▶ [Extracted data entries]
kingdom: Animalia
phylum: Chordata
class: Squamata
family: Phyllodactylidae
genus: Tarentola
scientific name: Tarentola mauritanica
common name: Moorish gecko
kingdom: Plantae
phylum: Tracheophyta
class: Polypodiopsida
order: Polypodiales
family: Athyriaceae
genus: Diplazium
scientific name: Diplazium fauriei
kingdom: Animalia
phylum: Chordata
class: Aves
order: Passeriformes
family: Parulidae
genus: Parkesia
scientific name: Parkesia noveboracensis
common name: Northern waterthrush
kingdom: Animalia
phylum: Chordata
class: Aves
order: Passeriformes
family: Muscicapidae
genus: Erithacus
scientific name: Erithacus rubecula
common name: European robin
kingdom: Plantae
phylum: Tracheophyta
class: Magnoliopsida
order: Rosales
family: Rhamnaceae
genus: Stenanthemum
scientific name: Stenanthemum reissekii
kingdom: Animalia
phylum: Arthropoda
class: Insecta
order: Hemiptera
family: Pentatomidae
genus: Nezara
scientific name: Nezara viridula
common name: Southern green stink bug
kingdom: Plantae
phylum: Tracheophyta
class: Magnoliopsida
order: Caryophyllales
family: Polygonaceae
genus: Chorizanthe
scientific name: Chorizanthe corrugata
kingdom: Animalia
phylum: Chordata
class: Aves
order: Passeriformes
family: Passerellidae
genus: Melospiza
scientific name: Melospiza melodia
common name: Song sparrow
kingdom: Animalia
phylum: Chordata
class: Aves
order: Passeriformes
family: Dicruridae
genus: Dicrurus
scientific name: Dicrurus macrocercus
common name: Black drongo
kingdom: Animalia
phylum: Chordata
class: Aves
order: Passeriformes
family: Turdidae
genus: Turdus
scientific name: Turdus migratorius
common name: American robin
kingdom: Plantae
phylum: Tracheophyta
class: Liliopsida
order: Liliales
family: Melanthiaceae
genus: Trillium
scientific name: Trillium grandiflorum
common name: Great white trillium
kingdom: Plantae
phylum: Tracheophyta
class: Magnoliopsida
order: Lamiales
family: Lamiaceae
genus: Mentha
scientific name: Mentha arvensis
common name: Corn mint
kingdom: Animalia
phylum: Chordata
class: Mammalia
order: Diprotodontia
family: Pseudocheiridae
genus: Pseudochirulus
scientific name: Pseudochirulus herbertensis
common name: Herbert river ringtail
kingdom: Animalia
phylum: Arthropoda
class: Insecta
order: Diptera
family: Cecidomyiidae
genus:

▶ [AIM OF THE EXERCISE]
Reproduce every line of the records above word for word, in the same order.

▶ [SOLVED EXERCISE]
kingdom: Animalia
phylum: Chordata
class: Squamata
family: Phyllodactylidae
genus: Tarentola
scientific name: Tarentola mauritanica
common name: Moorish gecko
kingdom: Plantae
phylum: Tracheophyta
class: Polypodiopsida
order: Polypodiales
family: Athyriaceae
genus: Diplazium
scientific name: Diplazium fauriei
kingdom: Animalia
phylum: Chordata
class: Aves
order: Passeriformes
family: Parulidae
genus: Parkesia
scientific name: Parkesia noveboracensis
common name: Northern waterthrush
kingdom: Animalia
phylum: Chordata
class: Aves
order: Passeriformes
family: Muscicapidae
genus: Erithacus
scientific name: Erithacus rubecula
common name: European robin
kingdom: Plantae
phylum: Tracheophyta
class: Magnoliopsida
order: Rosales
family: Rhamnaceae
genus: Stenanthemum
scientific name: Stenanthemum reissekii
kingdom: Animalia
phylum: Arthropoda
class: Insecta
order: Hemiptera
family: Pentatomidae
genus: Nezara
scientific name: Nezara viridula
common name: Southern green stink bug
kingdom: Plantae
phylum: Tracheophyta
class: Magnoliopsida
order: Caryophyllales
family: Polygonaceae
genus: Chorizanthe
scientific name: Chorizanthe corrugata
kingdom: Animalia
phylum: Chordata
class: Aves
order: Passeriformes
family: Passerellidae
genus: Melospiza
scientific name: Melospiza melodia
common name: Song sparrow
kingdom: Animalia
phylum: Chordata
class: Aves
order: Passeriformes
family: Dicruridae
genus: Dicrurus
scientific name: Dicrurus macrocercus
common name: Black drongo
kingdom: Animalia
phylum: Chordata
class: Aves
order: Passeriformes
family: Turdidae
genus: Turdus
scientific name: Turdus migratorius
common name: American robin
kingdom: Plantae
phylum: Tracheophyta
class: Liliopsida
order: Liliales
family: Melanthiaceae
genus: Trillium
scientific name: Trillium grandiflorum
common name: Great white trillium
kingdom: Plantae
phylum: Tracheophyta
class: Magnoliopsida
order: Lamiales
family: Lamiaceae
genus: Mentha
scientific name: Mentha arvensis
common name: Corn mint
kingdom: Animalia
phylum: Chordata
class: Mammalia
order: Diprotodontia
family: Pseudocheiridae
genus: Pseudochirulus
scientific name: Pseudochirulus herbertensis
common name: Herbert river ringtail
kingdom: Animalia
phylum: Arthropoda
class: Insecta
order: Diptera
family: Cecidomyiidae
genus:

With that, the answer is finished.